### Problems
1. Translate this sentence from the motivation thread below into Spanish: "The best thing you can do to help is believe in her and let her do it on her own."
2. Using the motivation thread below, answer each question briefly:
(a) How many hours a week does the girlfriend work?
(b) What has she started cutting out of her diet?
(c) In which process does the reply say you can help the most?
#### Selected text ####
How to Motivate/Change Attitude

Just another guy here, wanting some help with my girlfriend. Now my girlfriend wants to lose some weight and she has started lately watching her diet and cutting out sweets. However, at the moment she doesn’t have much time for the gym plus working 25 hours a week. But the problem is she wants to do it(slim down) but she doesn’t believe she can do it.

She says that when he has tried before nothing has worked and she always stays the same. But, I asked her if previously she truly worked her hardest and she basically started crying. As I probably didn’t word it the best. But all I want her to do is realize it’s going to take work and not happen overnight and that nothing is impossible. But, she has poor body image of herself and doesn’t think she’ll ever change. What can I do to try and brighten her outlook!

you need to love your girlfriend the way she is. She needs to want to change and until that time (the time where she is more uncomfortable with herself then the process of changing) things will remain the same. And its not for you, or anyone else to try to change that/judge that/fix that. It just wont happen.

The best thing you can do to help is believe in her and let her do it on her own. Its not your job to change/advise/motivate another person, especially one you’re romantically involved with. Don’t help unless she asks SPECIFICALLY, and even then, don’t get involved personally. EX- She wants to know good cardio routines, send her here so she can do her own research and you weigh in with your own experience, NOT opinion. The less you’re involved in the physical process the better.

That being said, where you can help the most is in the emotional process. Women crave feeling safe, especially during times of uncertainty, (like not being happy with the way you look). Tell her she’s sexy and beautiful. She doesn’t NEED to change, especially for you. (If that’s not true, don’t say it). Tell her you respect her for wanting to change and improve herself and her life, that you admire her courage to begin what can seem like an impossible task. Let her know you support her and whatever she decides makes her happy.
#### Entries shown ####
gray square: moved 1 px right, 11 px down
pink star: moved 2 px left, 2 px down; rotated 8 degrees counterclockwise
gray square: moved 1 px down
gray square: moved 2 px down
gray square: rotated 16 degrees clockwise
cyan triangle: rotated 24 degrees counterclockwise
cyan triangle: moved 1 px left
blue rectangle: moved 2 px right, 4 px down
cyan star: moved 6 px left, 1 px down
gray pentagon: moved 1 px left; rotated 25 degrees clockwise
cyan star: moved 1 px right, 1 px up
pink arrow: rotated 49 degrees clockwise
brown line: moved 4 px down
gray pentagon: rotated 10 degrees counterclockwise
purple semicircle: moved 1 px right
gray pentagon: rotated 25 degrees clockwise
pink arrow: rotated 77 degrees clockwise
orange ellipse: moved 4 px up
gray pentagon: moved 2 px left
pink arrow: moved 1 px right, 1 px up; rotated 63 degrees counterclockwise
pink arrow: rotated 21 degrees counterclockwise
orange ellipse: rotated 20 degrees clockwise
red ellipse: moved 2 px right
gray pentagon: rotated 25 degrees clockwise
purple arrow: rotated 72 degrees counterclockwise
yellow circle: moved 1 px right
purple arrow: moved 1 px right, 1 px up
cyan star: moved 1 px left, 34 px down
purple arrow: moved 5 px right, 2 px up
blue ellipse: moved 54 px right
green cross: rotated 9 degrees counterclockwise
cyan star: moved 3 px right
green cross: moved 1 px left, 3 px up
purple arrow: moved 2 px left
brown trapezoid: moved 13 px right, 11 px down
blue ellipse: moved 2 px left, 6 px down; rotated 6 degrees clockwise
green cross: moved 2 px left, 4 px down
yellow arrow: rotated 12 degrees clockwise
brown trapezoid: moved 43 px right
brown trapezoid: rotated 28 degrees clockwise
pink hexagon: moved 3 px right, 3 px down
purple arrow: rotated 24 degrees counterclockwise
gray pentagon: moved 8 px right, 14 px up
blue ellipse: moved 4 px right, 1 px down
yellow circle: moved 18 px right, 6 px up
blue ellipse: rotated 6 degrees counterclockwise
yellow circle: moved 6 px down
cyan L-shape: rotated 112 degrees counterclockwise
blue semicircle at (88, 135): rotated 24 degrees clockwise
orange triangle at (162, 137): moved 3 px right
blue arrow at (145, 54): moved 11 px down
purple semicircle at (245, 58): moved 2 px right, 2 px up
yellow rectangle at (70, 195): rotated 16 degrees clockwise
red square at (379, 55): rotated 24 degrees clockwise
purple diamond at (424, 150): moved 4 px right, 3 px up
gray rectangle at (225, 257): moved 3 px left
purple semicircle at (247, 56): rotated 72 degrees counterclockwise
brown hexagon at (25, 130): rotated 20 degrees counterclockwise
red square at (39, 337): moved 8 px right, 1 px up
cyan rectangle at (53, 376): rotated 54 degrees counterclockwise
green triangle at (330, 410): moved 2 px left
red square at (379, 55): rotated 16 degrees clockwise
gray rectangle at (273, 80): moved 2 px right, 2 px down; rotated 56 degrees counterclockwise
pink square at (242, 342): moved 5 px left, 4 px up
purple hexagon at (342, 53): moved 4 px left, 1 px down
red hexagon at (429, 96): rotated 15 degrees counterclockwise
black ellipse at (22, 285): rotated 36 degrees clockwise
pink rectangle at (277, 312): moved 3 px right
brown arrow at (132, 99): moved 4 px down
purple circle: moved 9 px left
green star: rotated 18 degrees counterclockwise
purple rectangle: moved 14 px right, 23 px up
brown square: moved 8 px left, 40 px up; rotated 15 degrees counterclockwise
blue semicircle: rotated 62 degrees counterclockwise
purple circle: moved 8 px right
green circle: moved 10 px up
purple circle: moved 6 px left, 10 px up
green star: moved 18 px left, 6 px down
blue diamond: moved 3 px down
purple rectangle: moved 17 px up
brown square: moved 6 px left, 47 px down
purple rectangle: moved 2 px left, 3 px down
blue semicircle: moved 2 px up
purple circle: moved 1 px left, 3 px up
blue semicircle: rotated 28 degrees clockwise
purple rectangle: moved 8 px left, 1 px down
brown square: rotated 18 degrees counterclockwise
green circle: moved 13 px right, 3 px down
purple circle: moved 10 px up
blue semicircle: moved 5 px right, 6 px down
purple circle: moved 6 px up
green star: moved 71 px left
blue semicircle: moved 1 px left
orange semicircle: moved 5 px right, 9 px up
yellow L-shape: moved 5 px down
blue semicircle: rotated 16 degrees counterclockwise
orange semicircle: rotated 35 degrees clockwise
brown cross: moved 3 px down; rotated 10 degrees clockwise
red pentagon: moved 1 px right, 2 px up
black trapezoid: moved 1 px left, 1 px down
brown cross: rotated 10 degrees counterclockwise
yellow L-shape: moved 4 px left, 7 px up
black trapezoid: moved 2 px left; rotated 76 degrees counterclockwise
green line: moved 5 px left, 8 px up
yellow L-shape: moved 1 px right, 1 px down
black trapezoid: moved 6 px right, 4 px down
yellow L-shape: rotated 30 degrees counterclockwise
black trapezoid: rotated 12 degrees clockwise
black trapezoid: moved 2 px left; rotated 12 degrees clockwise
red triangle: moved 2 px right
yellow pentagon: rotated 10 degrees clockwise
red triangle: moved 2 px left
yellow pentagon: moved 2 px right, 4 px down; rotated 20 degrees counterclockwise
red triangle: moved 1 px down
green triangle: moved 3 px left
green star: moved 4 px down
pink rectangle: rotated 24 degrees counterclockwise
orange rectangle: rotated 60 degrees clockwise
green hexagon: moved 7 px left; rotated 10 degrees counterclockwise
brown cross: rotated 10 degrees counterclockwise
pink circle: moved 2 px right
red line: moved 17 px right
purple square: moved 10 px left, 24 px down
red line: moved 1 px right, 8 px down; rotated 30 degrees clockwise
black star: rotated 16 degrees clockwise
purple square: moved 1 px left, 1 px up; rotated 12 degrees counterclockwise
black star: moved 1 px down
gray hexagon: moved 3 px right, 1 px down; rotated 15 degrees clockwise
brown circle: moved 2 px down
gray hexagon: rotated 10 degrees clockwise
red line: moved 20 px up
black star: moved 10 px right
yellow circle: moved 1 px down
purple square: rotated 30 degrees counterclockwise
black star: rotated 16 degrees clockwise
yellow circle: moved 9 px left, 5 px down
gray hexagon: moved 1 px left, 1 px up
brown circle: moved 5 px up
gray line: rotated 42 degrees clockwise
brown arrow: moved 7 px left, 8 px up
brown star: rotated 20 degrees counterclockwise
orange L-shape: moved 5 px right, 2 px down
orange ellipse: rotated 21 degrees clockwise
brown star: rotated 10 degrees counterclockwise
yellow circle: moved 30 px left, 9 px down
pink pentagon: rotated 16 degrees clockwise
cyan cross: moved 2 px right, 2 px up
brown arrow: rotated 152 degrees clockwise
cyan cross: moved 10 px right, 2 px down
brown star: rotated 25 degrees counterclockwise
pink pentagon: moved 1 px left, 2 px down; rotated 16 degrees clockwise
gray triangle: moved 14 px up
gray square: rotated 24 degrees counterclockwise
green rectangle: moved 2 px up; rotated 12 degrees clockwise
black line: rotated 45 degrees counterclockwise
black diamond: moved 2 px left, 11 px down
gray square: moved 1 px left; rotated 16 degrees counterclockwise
####
### List of solutions
1. Lo mejor que puedes hacer para ayudar es creer en ella y dejar que lo haga por su cuenta.

2.
(a) 25 hours a week.
(b) Sweets.
(c) The emotional process.